Find those things that you can hone in and get really good at. And for me, like when I’m editing, after a session, I would kind of intentionally say, “What what’s like one thing I could just improve from that session?” And then just try to keep that in mind the next session.

And so for me that means a lot of automation. That means a lot of templates. That means a lot of things that like on the outset are really overwhelming. But if I just write one template a week, like by the end of the year, that’s 52 templates of, oh wow. And then I get a lead. And instead of having to come up with all this new verbiage, I just say here, and then I’ll personalize it because I never want people to feel like they’re just a number.
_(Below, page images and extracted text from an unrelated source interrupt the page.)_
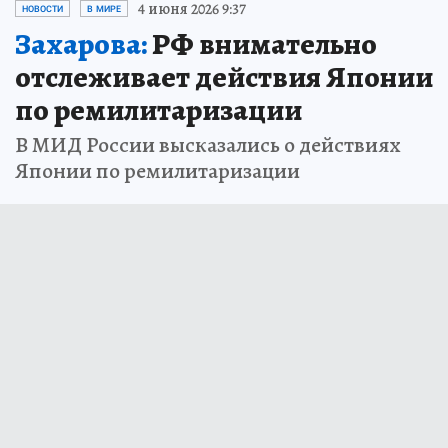
4 июня 2026 9:37
НОВОСТИ
В МИРЕ
Захарова:
РФ внимательно
отслеживает действия Японии
по ремилитаризации
В МИД России высказались о действиях
Японии по ремилитаризации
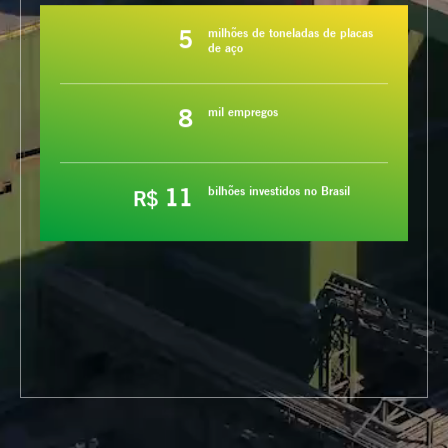
5
milhões de toneladas de placas
de aço
8
mil empregos
11
bilhões investidos no Brasil
R$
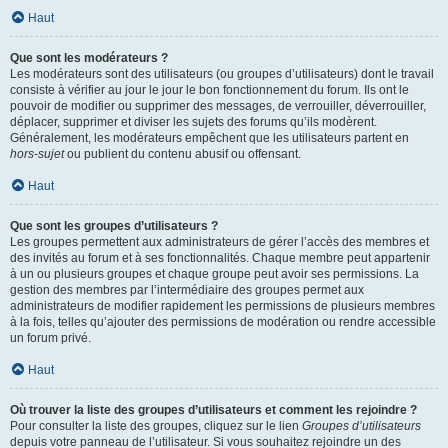
Haut
Que sont les modérateurs ?
Les modérateurs sont des utilisateurs (ou groupes d’utilisateurs) dont le travail
consiste à vérifier au jour le jour le bon fonctionnement du forum. Ils ont le
pouvoir de modifier ou supprimer des messages, de verrouiller, déverrouiller,
déplacer, supprimer et diviser les sujets des forums qu’ils modèrent.
Généralement, les modérateurs empêchent que les utilisateurs partent en
hors-sujet
ou publient du contenu abusif ou offensant.
Haut
Que sont les groupes d’utilisateurs ?
Les groupes permettent aux administrateurs de gérer l’accès des membres et
des invités au forum et à ses fonctionnalités. Chaque membre peut appartenir
à un ou plusieurs groupes et chaque groupe peut avoir ses permissions. La
gestion des membres par l’intermédiaire des groupes permet aux
administrateurs de modifier rapidement les permissions de plusieurs membres
à la fois, telles qu’ajouter des permissions de modération ou rendre accessible
un forum privé.
Haut
Où trouver la liste des groupes d’utilisateurs et comment les rejoindre ?
Pour consulter la liste des groupes, cliquez sur le lien
Groupes d’utilisateurs
depuis votre panneau de l’utilisateur. Si vous souhaitez rejoindre un des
But you know, it takes me 30 seconds to respond to a lead now versus it would have taken me probably 10 minutes 3-4 years ago.

So I just think start small and find just those little 1% improvements. And know that those 1% improvements might not feel like a lot today, but if I do 1% improvement every day, that’s a 365% improvement in a year. That’s mammoth. That’s more improvement than most people do in a lifetime.

Tavia: Yeah. I love that such good advice. Thank you so much for this conversation. I think it’s going to be a super inspiring and helpful to everyone that hears it. Super appreciate you, Kate. Thank you so much.

Kate: Yeah. Thank you. It really an honor to be on this. So fun!


Whew! I hope that you were scrambling to write notes during that episode with Kate. I am just so incredibly proud of her success and just in awe of everything that she’s been able to accomplish. This is one of those episodes that you’re going to want to listen back to multiple times, take notes. And again, if you are ready to take the next step in your photography business, join us for The Baby and Birth Photographers Marketing System Training for free, getbirthphotographyclients.com.

And remember my friend, if you have a passion, it is not an accident. Not everyone loves the thing that you love. So whatever your passion is, I hope that you get out there and make it happen. Have a great week.